To our knowledge, in these cases, the skin lesions were treated with MGH for the first time in animals suffering from TEN. Only one other case has reported the use of MGH in a human TEN patient [27]. The skin lesions require a treatment that prevents infection while stimulating re-epithelialization. Besides this, the product of choice should not induce further reactions in the patient. Therefore, antibiotic ointments, povidone-iodine, or silver sulfadiazine should be avoided in TEN patients. MGH is an ideal wound care product for treating TEN lesions since it has a wide-spectrum antimicrobial effect while promoting wound healing in multiple manners. Furthermore, no honey-induced TEN case has been reported to date, and allergies to honey are uncommon and estimated to be <0.001% [28]. The honey used in medical wound care products also is of medical grade, thereby minimizing the risk of any adverse reactions [4]. MGH supplemented with vitamins has been used safely and effectively to treat wounds of different etiologies in cats. Previously, in a series involving 10 cats with a total of 15 contaminated nonsurgical wounds, the use of a supplemented MGH wound care product positively influenced the healing of wounds [13]. Furthermore, MGH supplemented with vitamins C and E resulted in the complete regeneration of skin following the loss of skin around the entire circumference of a cat’s leg [12]. In none of these, or any other cases involving humans or other animal species, adverse effects of the supplemented MGH treatment were observed.
5. Conclusion
Both feline patients developed TEN following a routine ovariohysterectomy procedure.

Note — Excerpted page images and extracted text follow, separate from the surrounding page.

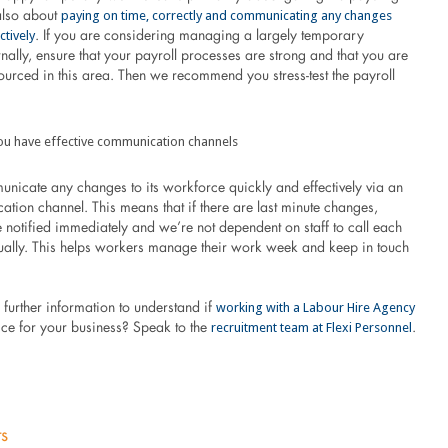
paying on time, correctly and communicating any changes
 also about
ctively
. If you are considering managing a largely temporary
nally, ensure that your payroll processes are strong and that you are
ourced in this area. Then we recommend you stress-test the payroll
ou have effective communication channels
unicate any changes to its workforce quickly and effectively via an
ion channel. This means that if there are last minute changes,
 notified immediately and we’re not dependent on staff to call each
ually. This helps workers manage their work week and keep in touch
working with a Labour Hire Agency
further information to understand if
recruitment team at Flexi Personnel
oice for your business? Speak to the
.
ts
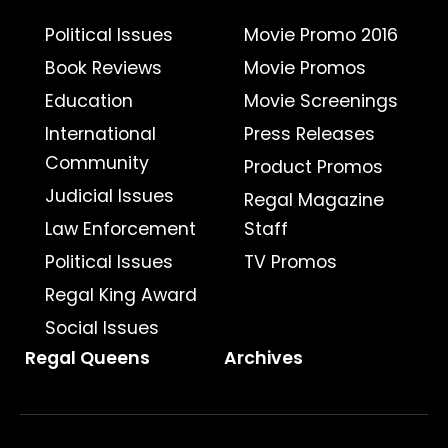
Political Issues
Movie Promo 2016
Book Reviews
Movie Promos
Education
Movie Screenings
International
Press Releases
Community
Product Promos
Judicial Issues
Regal Magazine
Law Enforcement
Staff
Political Issues
TV Promos
Regal King Award
Social Issues
Regal Queens
Archives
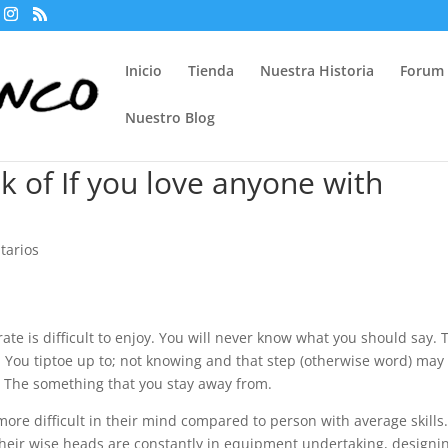
Inicio
Tienda
Nuestra Historia
Forum
Nuestro Blog
k of If you love anyone with
tarios
te is difficult to enjoy. You will never know what you should say. 
d. You tiptoe up to; not knowing and that step (otherwise word) may
s. The something that you stay away from.
more difficult in their mind compared to person with average skills
Their wise heads are constantly in equipment undertaking, designi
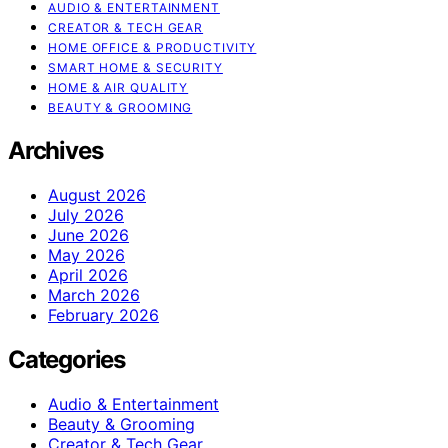
AUDIO & ENTERTAINMENT
CREATOR & TECH GEAR
HOME OFFICE & PRODUCTIVITY
SMART HOME & SECURITY
HOME & AIR QUALITY
BEAUTY & GROOMING
Archives
August 2026
July 2026
June 2026
May 2026
April 2026
March 2026
February 2026
Categories
Audio & Entertainment
Beauty & Grooming
Creator & Tech Gear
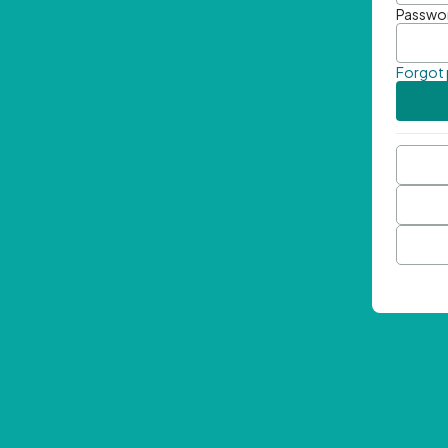
Passwo
Forgot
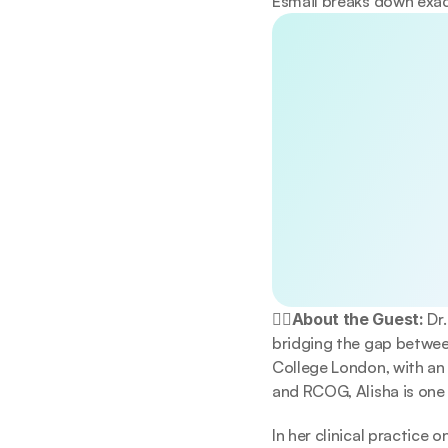
Esmail breaks down exac
Discover the 
Unlock a doctor-re
lifestyle, sleep, a
making meaningful
No spam. Unsubscrib
By continuing, you a
👩‍⚕️About the Guest:
 Dr
bridging the gap between
College London, with an
and RCOG, Alisha is one 
In her clinical practice 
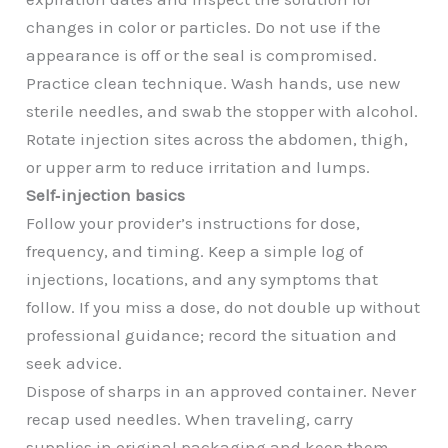
changes in color or particles. Do not use if the
appearance is off or the seal is compromised.
Practice clean technique. Wash hands, use new
sterile needles, and swab the stopper with alcohol.
Rotate injection sites across the abdomen, thigh,
or upper arm to reduce irritation and lumps.
Self‑injection basics
Follow your provider’s instructions for dose,
frequency, and timing. Keep a simple log of
injections, locations, and any symptoms that
follow. If you miss a dose, do not double up without
professional guidance; record the situation and
seek advice.
Dispose of sharps in an approved container. Never
recap used needles. When traveling, carry
supplies in original packaging and keep them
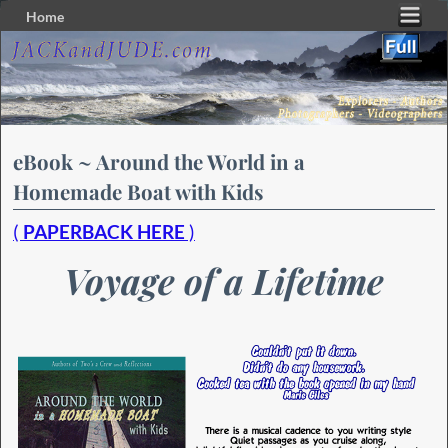
Home
Skip to primary content
Skip to secondary content
eBook ~ Around the World in a
Homemade Boat with Kids
(
PAPERBACK HERE
)
Voyage of a Lifetime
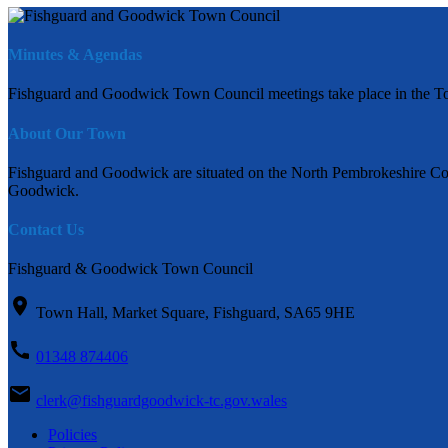
Minutes & Agendas
Fishguard and Goodwick Town Council meetings take place in the To
About Our Town
Fishguard and Goodwick are situated on the North Pembrokeshire Coas
Goodwick.
Contact Us
Fishguard & Goodwick Town Council
Town Hall, Market Square, Fishguard, SA65 9HE
01348 874406
clerk@fishguardgoodwick-tc.gov.wales
Policies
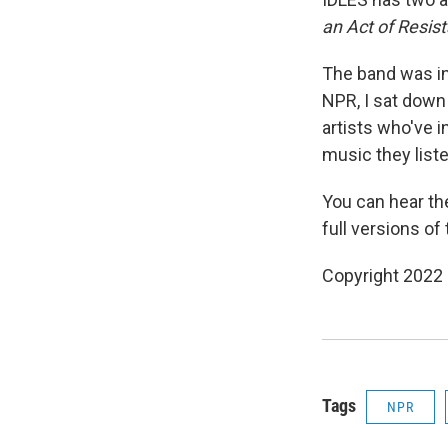
an Act of Resis
The band was in
NPR, I sat down
artists who've 
music they liste
You can hear the
full versions o
Copyright 2022 
Tags
NPR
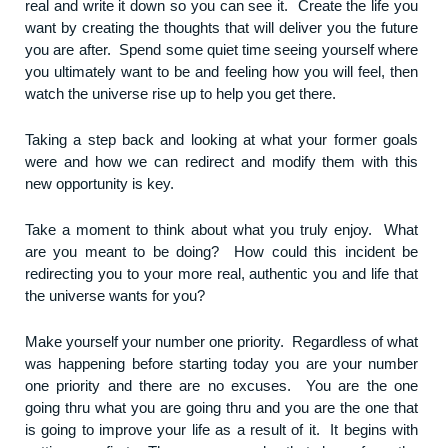
real and write it down so you can see it. Create the life you
want by creating the thoughts that will deliver you the future
you are after. Spend some quiet time seeing yourself where
you ultimately want to be and feeling how you will feel, then
watch the universe rise up to help you get there.
Taking a step back and looking at what your former goals
were and how we can redirect and modify them with this
new opportunity is key.
Take a moment to think about what you truly enjoy. What
are you meant to be doing? How could this incident be
redirecting you to your more real, authentic you and life that
the universe wants for you?
Make yourself your number one priority. Regardless of what
was happening before starting today you are your number
one priority and there are no excuses. You are the one
going thru what you are going thru and you are the one that
is going to improve your life as a result of it. It begins with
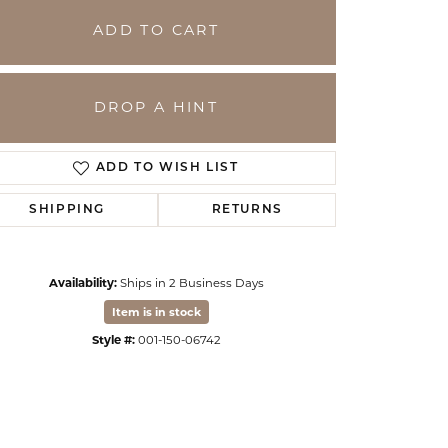
ADD TO CART
DROP A HINT
ADD TO WISH LIST
SHIPPING
RETURNS
Availability:
Ships in 2 Business Days
Click to zoom
Item is in stock
Style #:
001-150-06742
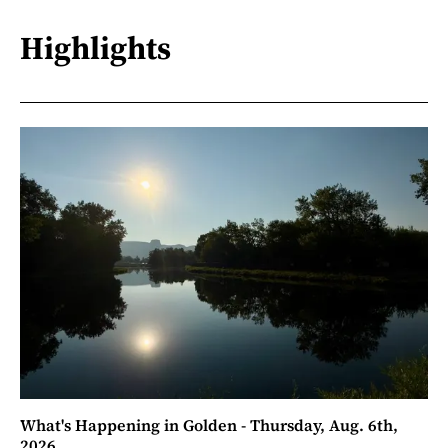
Highlights
What's Happening in Golden - Thursday, Aug. 6th,
2026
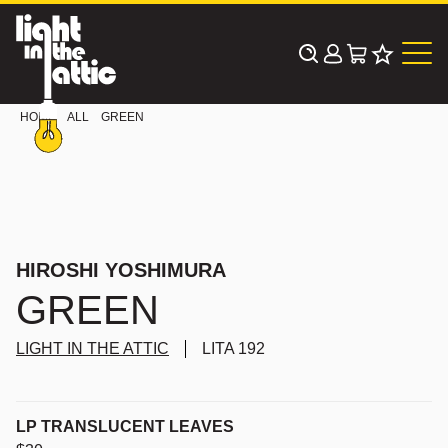
Skip
to
content
HOME
ALL
GREEN
HIROSHI YOSHIMURA
GREEN
LIGHT IN THE ATTIC
LITA 192
LP TRANSLUCENT LEAVES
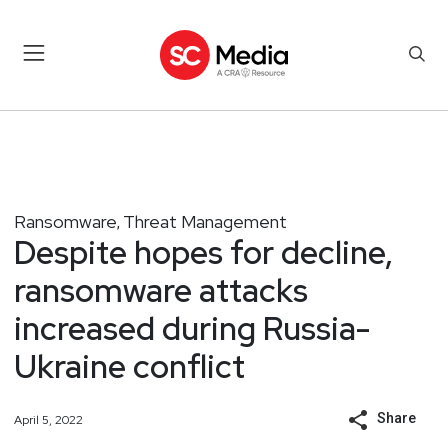
Ransomware
Threat Management
,
Despite hopes for decline,
ransomware attacks
increased during Russia-
Ukraine conflict
Share
April 5, 2022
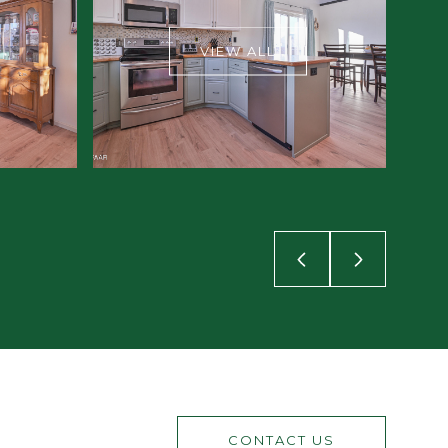
VIEW ALL
CONTACT US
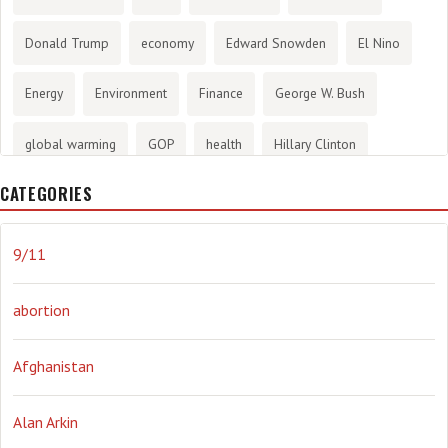
Donald Trump
economy
Edward Snowden
El Nino
Energy
Environment
Finance
George W. Bush
global warming
GOP
health
Hillary Clinton
CATEGORIES
History
infotainment
internet
iraq
Joe Biden
journalism
Literary
lying
Madness
marijuana
9/11
Media
methane gas
Mitt Romney
music
NRA
abortion
Obama
Orwellian
Politics
propaganda
stress
Afghanistan
the NSA.
Ukraine
Vlad Putin
war
weather
Alan Arkin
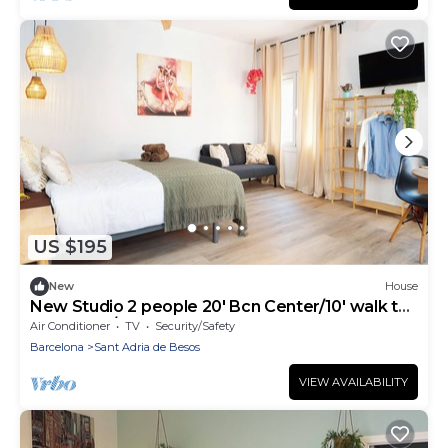
US $195
New
House
New Studio 2 people 20' Bcn Center/10' walk to
the beach/15' Forum Bcn
Air Conditioner
TV
Security/Safety
Barcelona
Sant Adria de Besos
VIEW AVAILABILITY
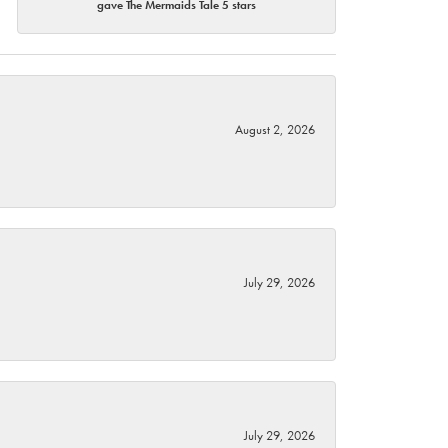
gave The Mermaids Tale 5 stars
August 2, 2026
July 29, 2026
July 29, 2026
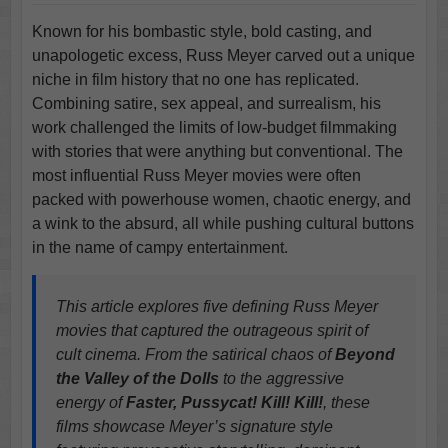
Known for his bombastic style, bold casting, and
unapologetic excess, Russ Meyer carved out a unique
niche in film history that no one has replicated.
Combining satire, sex appeal, and surrealism, his
work challenged the limits of low-budget filmmaking
with stories that were anything but conventional. The
most influential Russ Meyer movies were often
packed with powerhouse women, chaotic energy, and
a wink to the absurd, all while pushing cultural buttons
in the name of campy entertainment.
This article explores five defining Russ Meyer
movies that captured the outrageous spirit of
cult cinema. From the satirical chaos of
Beyond
the Valley of the Dolls
to the aggressive
energy of
Faster, Pussycat! Kill! Kill!
, these
films showcase Meyer’s signature style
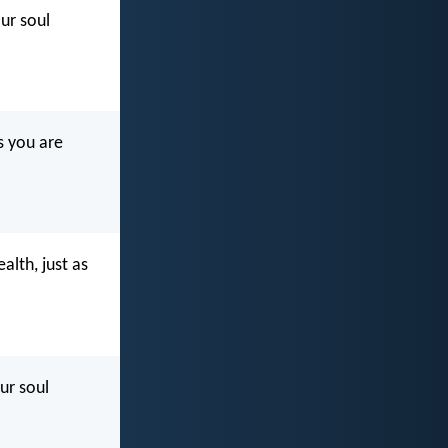
our soul
s you are
alth, just as
ur soul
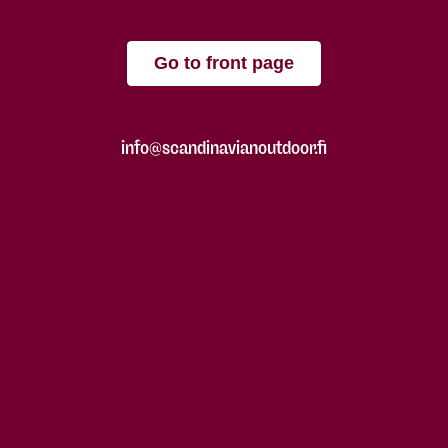
Go to front page
info@scandinavianoutdoor.fi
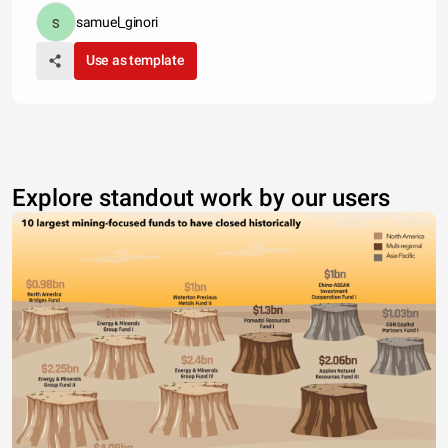
samuel_ginori
Use as template
Explore standout work by our users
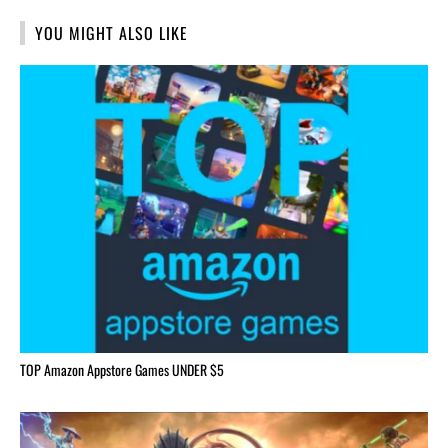
YOU MIGHT ALSO LIKE
TOP Amazon Appstore Games UNDER $5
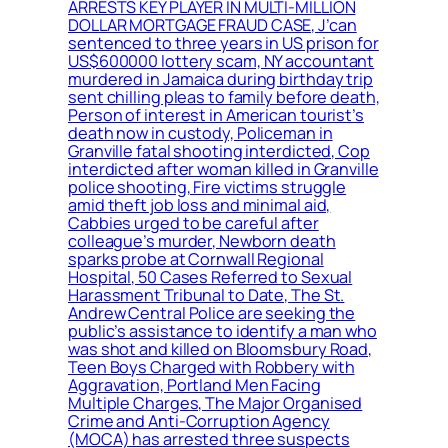
ARRESTS KEY PLAYER IN MULTI-MILLION
DOLLAR MORTGAGE FRAUD CASE, J’can
sentenced to three years in US prison for
US$600000 lottery scam, NY accountant
murdered in Jamaica during birthday trip
sent chilling pleas to family before death,
Person of interest in American tourist’s
death now in custody, Policeman in
Granville fatal shooting interdicted, Cop
interdicted after woman killed in Granville
police shooting, Fire victims struggle
amid theft job loss and minimal aid,
Cabbies urged to be careful after
colleague’s murder, Newborn death
sparks probe at Cornwall Regional
Hospital, 50 Cases Referred to Sexual
Harassment Tribunal to Date, The St.
Andrew Central Police are seeking the
public’s assistance to identify a man who
was shot and killed on Bloomsbury Road,
Teen Boys Charged with Robbery with
Aggravation, Portland Men Facing
Multiple Charges, The Major Organised
Crime and Anti-Corruption Agency
(MOCA) has arrested three suspects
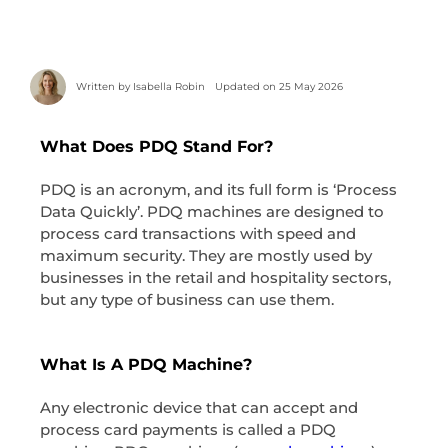
Written by
Isabella Robin
Updated on 25 May 2026
What Does PDQ Stand For?
PDQ is an acronym, and its full form is ‘Process
Data Quickly’. PDQ machines are designed to
process card transactions with speed and
maximum security. They are mostly used by
businesses in the retail and hospitality sectors,
but any type of business can use them.
What Is A PDQ Machine?
Any electronic device that can accept and
process card payments is called a PDQ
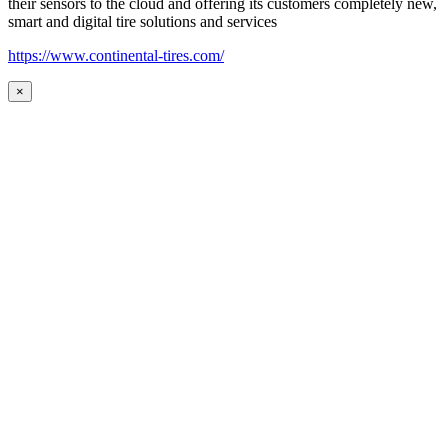
their sensors to the cloud and offering its customers completely new,
smart and digital tire solutions and services
https://www.continental-tires.com/
×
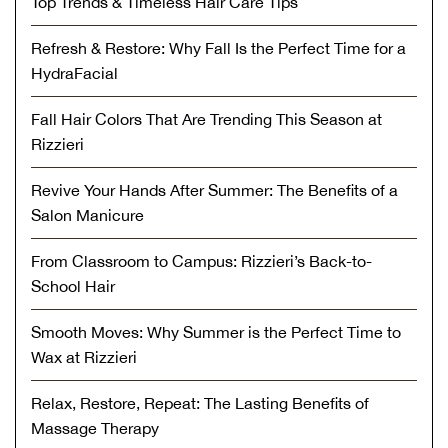
Top Trends & Timeless Hair Care Tips
Refresh & Restore: Why Fall Is the Perfect Time for a
HydraFacial
Fall Hair Colors That Are Trending This Season at
Rizzieri
Revive Your Hands After Summer: The Benefits of a
Salon Manicure
From Classroom to Campus: Rizzieri’s Back-to-
School Hair
Smooth Moves: Why Summer is the Perfect Time to
Wax at Rizzieri
Relax, Restore, Repeat: The Lasting Benefits of
Massage Therapy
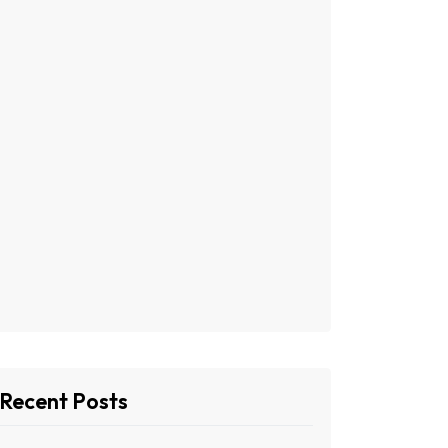
Recent Posts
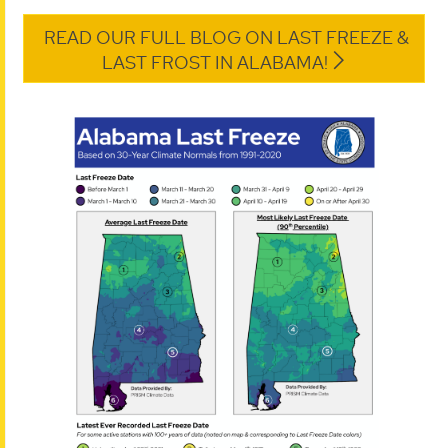
READ OUR FULL BLOG ON LAST FREEZE &
LAST FROST IN ALABAMA!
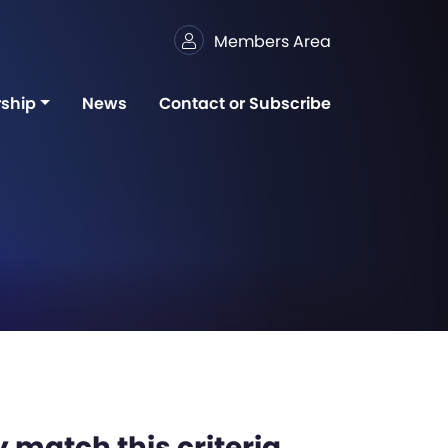
Members Area
ship
News
Contact or Subscribe
 match this criteria,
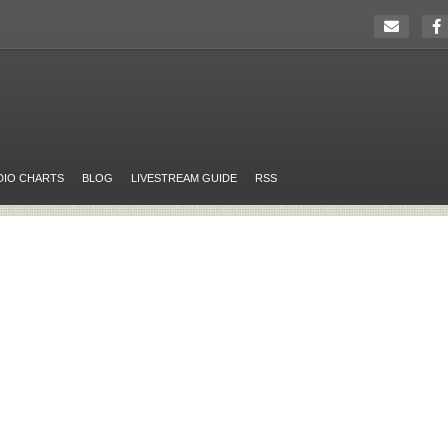
DIO CHARTS
BLOG
LIVESTREAM GUIDE
RSS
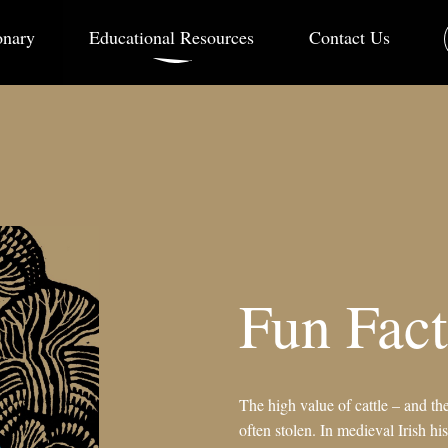
onary
Educational Resources
Contact Us
Fun Fact
The high value of cattle – and th
often stolen. In medieval Irish his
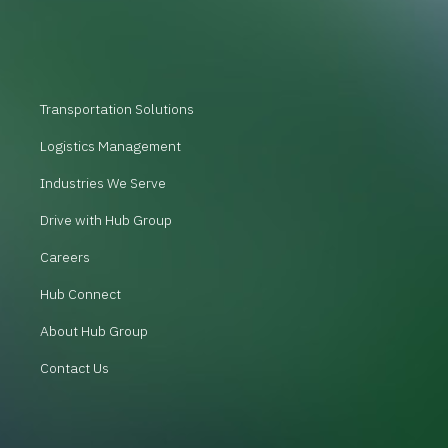
Transportation Solutions
Logistics Management
Industries We Serve
Drive with Hub Group
Careers
Hub Connect
About Hub Group
Contact Us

The patients responded well to the implemented treatment plan, which involved discontinuing medications, providing specialized dietetic food, and employing local wound management techniques. With appropriate wound care and time, complete healing was achieved, demonstrating the successful resolution of TEN in these cases. This highlights the importance of early recognition and prompt management of TEN in veterinary patients while acknowledging the need for further research to identify the specific etiological factors underlying this condition.
Conflicts of Interest
L.J.F.P and N.A.J.C. are employed by Triticum Exploitatie BV, Maastricht, the Netherlands. However, they were not involved in the design, treatment, and presentation of the results. The other author declares no conflicts of interest.
Funding
This article did not receive any external funding.
Open Research
Data Availability Statement
The underlying data used to support the findings of this study are available from the corresponding author upon request.